**Activity 1**:
In the newsletter report on Bhante's activities, what anniversary is the Myanmar Vihara in Penang celebrating?
**Activity 2**:
Besides the Katthina ceremonies, which engagements does the newsletter report on Bhante's activities name? Give every one.
**Activity 3**:
Pick up the newsletter report on Bhante's activities after its last sentence and carry it on.

**Source document**:

As well as his own Katthina ceremony, Bhante also attended those in Wembley and Wolverhampton. Other engagements included Birmingham Council of Faith's AGM, the Birmingham Faith Leaders' Meeting and Civic Mass at St Chad's Cathedral. There the Archbishop, Rt Rev. Vincent Nichols, quoted a recent address by the Pope in which he spoke of the advance of secularism as a frame of mind which 'exaggerates individualism, sunders the essential link between freedom and truth and consequently destroys the mutual bonds which define social living.'

To gaze like the ancient prophets into the visions of night, the Archbishop continued, 'is to see trends of disintegrat-ion, to glimpse the threats to social cohesion and wonder where they could take us. It is to see the aimlessness of life felt so keenly at times, masked by ferocious and excessive 'entertainment', which sometimes disfigures this city.' Echoing recent thinking in the Church, and his own com-plaints in the media, he blamed 'secularism and its accompanying cynicism, that always seeks to corrode the faithful witness of those who live lives of evident virtue. There is something in our society which insists that we seek to bring down the good and exalt only in the tawdry and flawed.' He therefore urged the necessity for those of faith and especially civic leaders to uphold, encourage and maintain faith in the practice of the good. Bhante has now completed his three-day Abhidhamma course in Switzerland and four-day meditation retreat in Belgium. In December he leaves for Singapore and will go from there to attend the World Buddhist Sangha Council in Indonesia. After that he will go on to Penang, where the Myanmar Vihara is celebrating its 200th anniversary with a programme running from before Christmas to the New Year. In March next year he will briefly return to Switzerland. He has also been invited to a seminar in Mexico to mark the 5th anniversary of the Centro Mexicano del Buddhismo Theravada.

**Data excerpts**:
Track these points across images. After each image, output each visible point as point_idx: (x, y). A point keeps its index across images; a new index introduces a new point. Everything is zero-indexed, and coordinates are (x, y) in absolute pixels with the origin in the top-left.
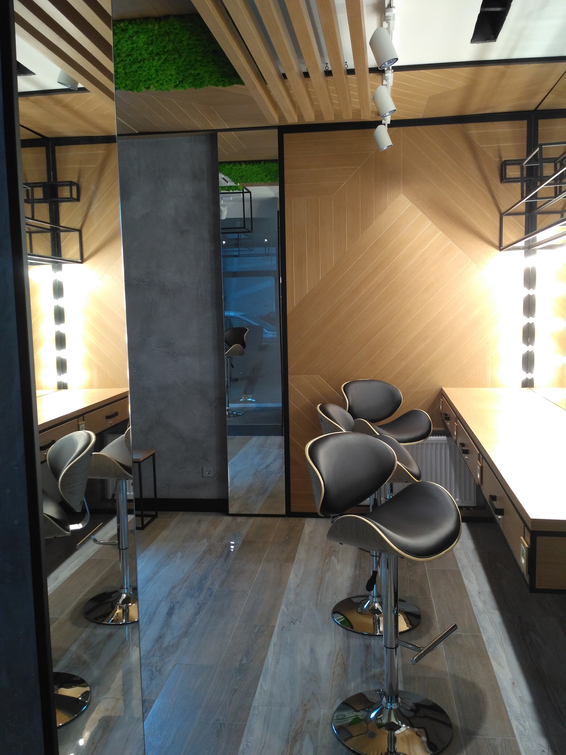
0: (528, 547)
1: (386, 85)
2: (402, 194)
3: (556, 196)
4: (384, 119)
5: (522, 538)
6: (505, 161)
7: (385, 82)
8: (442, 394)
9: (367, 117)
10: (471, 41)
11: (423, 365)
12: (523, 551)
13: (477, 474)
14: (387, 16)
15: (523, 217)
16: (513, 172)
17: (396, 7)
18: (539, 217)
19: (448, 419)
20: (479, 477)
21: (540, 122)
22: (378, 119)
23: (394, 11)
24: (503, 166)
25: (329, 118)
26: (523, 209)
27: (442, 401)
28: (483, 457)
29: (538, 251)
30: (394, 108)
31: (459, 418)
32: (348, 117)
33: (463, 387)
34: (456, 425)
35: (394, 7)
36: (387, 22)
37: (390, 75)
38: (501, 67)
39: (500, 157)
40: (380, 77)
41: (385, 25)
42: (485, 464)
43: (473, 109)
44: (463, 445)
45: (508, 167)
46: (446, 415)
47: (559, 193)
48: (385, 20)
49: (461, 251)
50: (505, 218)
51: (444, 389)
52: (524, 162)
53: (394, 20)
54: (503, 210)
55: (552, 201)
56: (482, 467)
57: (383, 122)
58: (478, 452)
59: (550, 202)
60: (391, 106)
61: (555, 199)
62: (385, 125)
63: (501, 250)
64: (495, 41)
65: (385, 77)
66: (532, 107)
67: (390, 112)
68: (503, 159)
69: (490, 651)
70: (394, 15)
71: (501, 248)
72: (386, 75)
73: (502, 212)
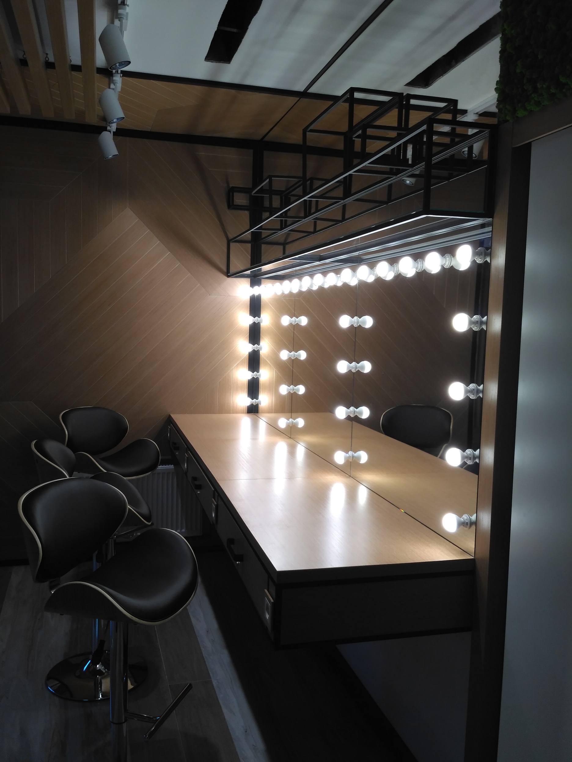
0: (273, 601)
1: (113, 89)
2: (128, 208)
3: (281, 229)
4: (109, 125)
5: (266, 591)
6: (232, 187)
7: (112, 86)
8: (170, 421)
9: (92, 120)
10: (205, 59)
11: (150, 390)
12: (267, 605)
13: (212, 513)
14: (119, 14)
15: (249, 245)
16: (240, 199)
17: (130, 6)
18: (264, 246)
19: (177, 449)
20: (213, 516)
21: (266, 153)
22: (103, 124)
23: (128, 9)
24: (231, 192)
25: (48, 114)
26: (249, 237)
27: (170, 429)
28: (219, 495)
29: (262, 280)
30: (122, 115)
31: (190, 449)
32: (70, 116)
33: (191, 413)
34: (187, 456)
35: (128, 5)
36: (119, 20)
37: (118, 79)
38: (233, 92)
39: (228, 183)
40: (107, 79)
41: (117, 22)
42: (220, 502)
43: (202, 129)
44: (195, 479)
45: (236, 194)
46: (175, 444)
47: (285, 226)
48: (117, 18)
49: (190, 274)
50: (232, 245)
51: (172, 416)
52: (253, 191)
53: (127, 19)
54: (231, 236)
55: (278, 233)
56: (217, 506)
57: (108, 128)
58: (213, 489)
59: (276, 234)
60: (120, 113)
61: (280, 232)
62: (110, 132)
63: (228, 276)
64: (229, 63)
65: (113, 80)
66: (259, 137)
67: (118, 119)
68: (231, 186)
69: (220, 696)
70: (127, 13)
71: (229, 274)
72: (114, 78)
73: (230, 239)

**Written reply 1**:
Its 200th anniversary.

**Written reply 2**:
- Birmingham Council of Faith's AGM
- the Birmingham Faith Leaders' Meeting
- Civic Mass at St Chad's Cathedral

**Written reply 3**:
Pagoda

Our Katthina Day at the beginning of November was very well attended. By cunningly waiting until the other viharas in Birmingham and London had had their celebrations we were able to draw 21 monks to ours! Among the speakers, in both English and Myanmar, were Ven's Rewata Dhamma, Uttaranyana, Nagasena, Kassapa and Kossallasa. The last of these, one of the best known Dhamma teachers in Myanmar, had been spending the Rains Retreat at the Wembley Vihara. Described by Bhante as 'a professional speaker', his necessarily brief talk went down well among those who understand the language. Some 50 robes were presented on the occasion and we received £5,000 in donations. The event was sponsored by Dr Wunna and family. Sponsors for the coming two years have already pledged themselves, but others are welcome to join the queue!

Among our visitors this autumn Ven. Nagasena has welcomed Trinity College (Carmarthen) and the primary schools taking part in the Interfaith Project. Yann has talked to two groups from Sir John Talbot's School (Shropshire), Malvern Girls' College, Queens College, Brookes University (Oxford) and the Baptist Interfaith Group. He also gave a two-hour seminar on Buddhism to the Christian Study Group at St John's Church in Cotteridge; on another afternoon they visited the Pagoda and were welcomed by Ven. Nagasena.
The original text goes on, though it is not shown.